There are those who believe that the customer service model of medicine has been the best thing since Penicillin.  Applying a market model to health-care has its benefits, and make no mistake about it.  In medicine, we do a job, we get paid to do the job, and the happier the customers are, the better.

I like the idea of the free market in medicine.  But the ‘customer service’ model hasn’t really been everything it’s cracked up to be.  There are a few reasons for this.

First, in my mind, is that medicine is full of situations in which the person providing the service isn’t paid a dime.

This is often necessary.  People who are sick and/or dying don’t usually have time to run to the pawn-shop or arrange a second mortgage if they aren’t insured. We understand that, and I’ve never seen a genuinely sick, but indigent, patient turned away at the hospital where I work.

However, does that person really qualify as a ‘customer?’  I don’t think the analolgy holds. The thing is, in that indigent situation, where no money will change hands, care-givers are actually acting from a higher motive.  They’re doing what’s right; they know it’s the right thing, and so they give away their time and services, often their goods, to treat the person in need.  The natural law, the inherent Law of God tells us what’s right.  When we don’t, we know it; and we feel guilty, whether we admit it or not.  So, treating the patient well because he or she is a human in need is far better than treating them well because they’re a customer.

On the other hand, medicine, especially emergency care, is full of individuals who know that they don’t have to pay to be seen, and who repeatedly use the services of an emergency department for minor, ridiculous problems, thus taking up time and energy; thus diverting resources and effort away from the most needy.  Is that person, who abuses a privilege and the good-faith effort of health-care providers, a customer?  Well, if you go to Wal-Mart and don’t pay, nor intend to, they don’t call you a customer.  They call you a ride…in a police car.

But there are other reasons the customer service model fails.  The use of ‘patient (customer) satisfaction scores,’ it has actually caused physicians to do things that they would otherwise deem inappropriate, in order to maintain high satisfaction scores.

They may give narcotics they wouldn’t have given, in order to avoid criticism (which may lead to reprimand, loss of income or loss of employment).  They may admit those they wouldn’t, give work excuses when they shouldn’t, order tests unnecessarily as a matter of policy or simply endure demoralizing abuse from individuals who should have been escorted to the door shortly after entering. Those individuals may be ‘customers’ to the administrators, but in person, face-to-face, they’re enormous pains to the provider.  That’s a shame.

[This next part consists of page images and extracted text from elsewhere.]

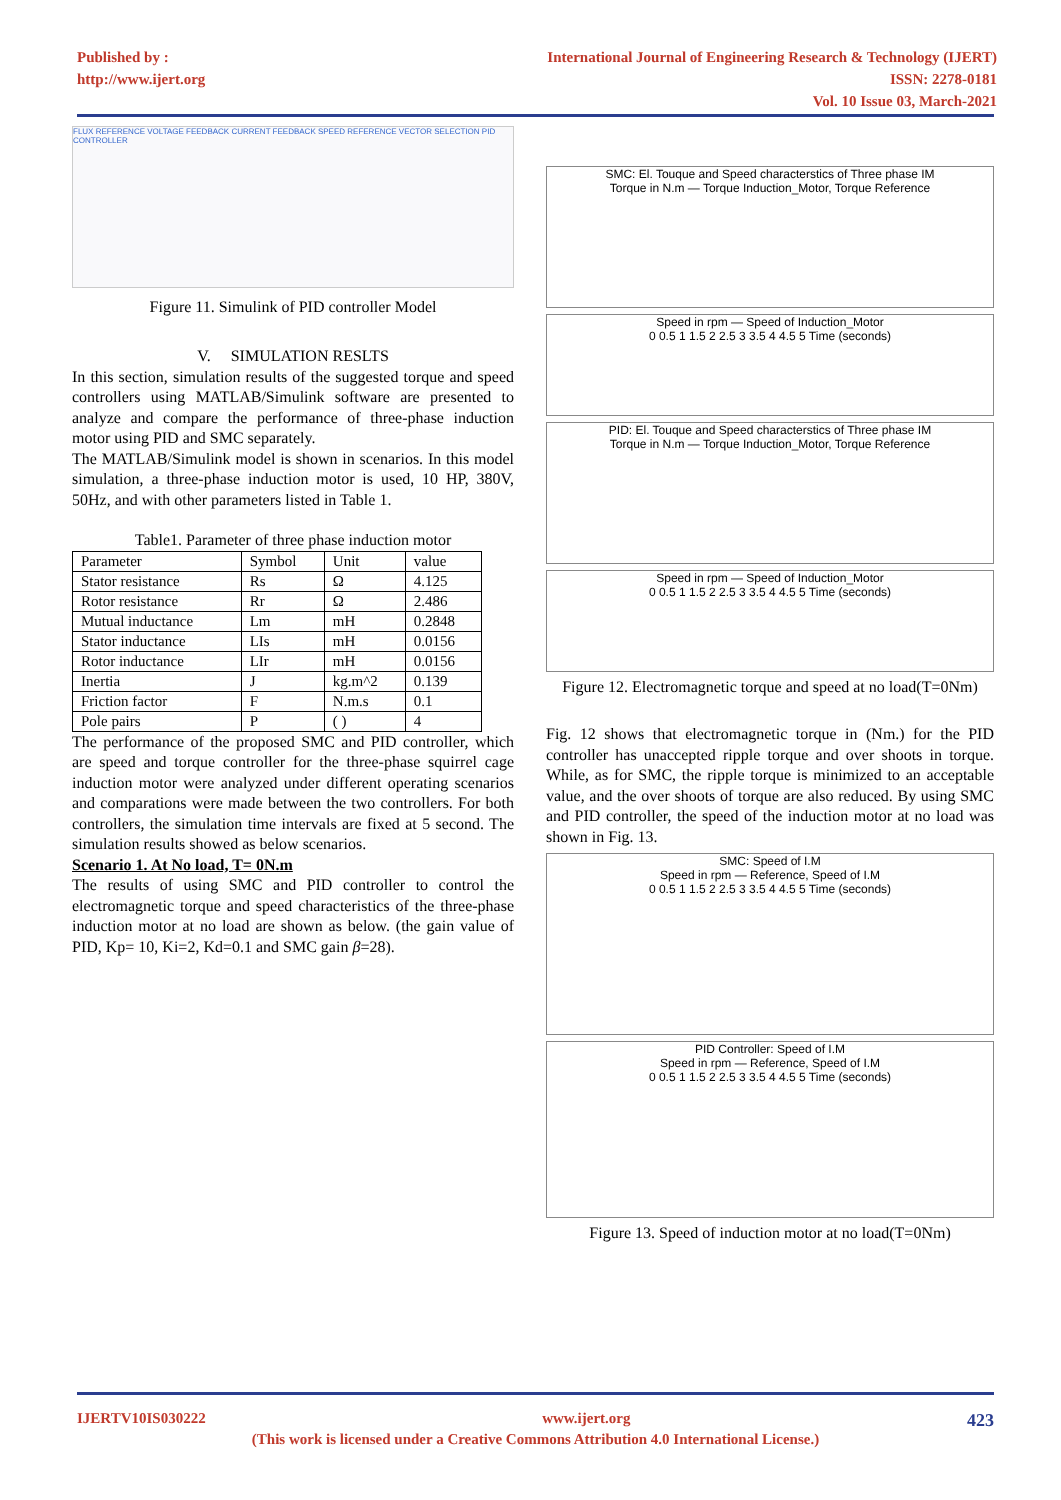Published by :
http://www.ijert.org
International Journal of Engineering Research & Technology (IJERT)
ISSN: 2278-0181
Vol. 10 Issue 03, March-2021
FLUX REFERENCE VOLTAGE FEEDBACK CURRENT FEEDBACK SPEED REFERENCE VECTOR SELECTION PID CONTROLLER
Figure 11. Simulink of PID controller Model
V. SIMULATION RESLTS
In this section, simulation results of the suggested torque and speed controllers using MATLAB/Simulink software are presented to analyze and compare the performance of three-phase induction motor using PID and SMC separately.
The MATLAB/Simulink model is shown in scenarios. In this model simulation, a three-phase induction motor is used, 10 HP, 380V, 50Hz, and with other parameters listed in Table 1.
Table1. Parameter of three phase induction motor
| Parameter | Symbol | Unit | value |
| --- | --- | --- | --- |
| Stator resistance | Rs | Ω | 4.125 |
| Rotor resistance | Rr | Ω | 2.486 |
| Mutual inductance | Lm | mH | 0.2848 |
| Stator inductance | LIs | mH | 0.0156 |
| Rotor inductance | LIr | mH | 0.0156 |
| Inertia | J | kg.m^2 | 0.139 |
| Friction factor | F | N.m.s | 0.1 |
| Pole pairs | P | ( ) | 4 |
The performance of the proposed SMC and PID controller, which are speed and torque controller for the three-phase squirrel cage induction motor were analyzed under different operating scenarios and comparations were made between the two controllers. For both controllers, the simulation time intervals are fixed at 5 second. The simulation results showed as below scenarios.
Scenario 1. At No load, T= 0N.m
The results of using SMC and PID controller to control the electromagnetic torque and speed characteristics of the three-phase induction motor at no load are shown as below. (the gain value of PID, Kp= 10, Ki=2, Kd=0.1 and SMC gain β=28).
SMC: El. Touque and Speed characterstics of Three phase IM
Torque in N.m — Torque Induction_Motor, Torque Reference
Speed in rpm — Speed of Induction_Motor
0 0.5 1 1.5 2 2.5 3 3.5 4 4.5 5 Time (seconds)
PID: El. Touque and Speed characterstics of Three phase IM
Torque in N.m — Torque Induction_Motor, Torque Reference
Speed in rpm — Speed of Induction_Motor
0 0.5 1 1.5 2 2.5 3 3.5 4 4.5 5 Time (seconds)
Figure 12. Electromagnetic torque and speed at no load(T=0Nm)
Fig. 12 shows that electromagnetic torque in (Nm.) for the PID controller has unaccepted ripple torque and over shoots in torque. While, as for SMC, the ripple torque is minimized to an acceptable value, and the over shoots of torque are also reduced. By using SMC and PID controller, the speed of the induction motor at no load was shown in Fig. 13.
SMC: Speed of I.M
Speed in rpm — Reference, Speed of I.M
0 0.5 1 1.5 2 2.5 3 3.5 4 4.5 5 Time (seconds)
PID Controller: Speed of I.M
Speed in rpm — Reference, Speed of I.M
0 0.5 1 1.5 2 2.5 3 3.5 4 4.5 5 Time (seconds)
Figure 13. Speed of induction motor at no load(T=0Nm)
IJERTV10IS030222 www.ijert.org 423
(This work is licensed under a Creative Commons Attribution 4.0 International License.)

Finally, I think that the problem with customer service is semantic and philosophic.  How far will you go for a customer?  Will you stay late, arrive early, endure abuse, clean vomit, wrestle, argue with criminal family members, call consultants at all hours and be an advocate?  Will you do that for the fixed amount of income represented by a customer? And if so, will the amount have to grow progressively higher as the difficulties become greater?
Or will you do it for a patient?  I think that most of medicine’s great efforts have been for patients, not customers.  The treatment of epidemics; the crusades against polio, malaria or yellow-fever; the danger of battlefield medicine; the kindness of those treating HIV or addiction.  These are not things done so much for customers, whose compensation is temporal or non-existent, as for patients, humans, children of God, for which service the compensation is spiritual and eternal.

Mind you, I don’t want to abandon the market.  It has its place.  It guarantees specialists and medications, facilities and (the hope) of efficiency that entrenched government oversight simply cannot offer.

But I think, also, that we’re more compassionate to ‘patients’ than to customers.  And compassion, I believe, is the ultimate key both to competence and hopefully, to compensation for a job done well and with love.

Medicine is a wonderful mess in America because we practice at a confluence of two great ideas:  the free market, and the inherent worth of all mankind, derived from the Judeo-Christian ethic.  They sometimes are at odds, but on the whole, they have combined to make medicine in America the envy of the world.

I hope we never close either road.  Even if we have to remain a little frustrated by customers, patients and the necessary admixture of the two definitions.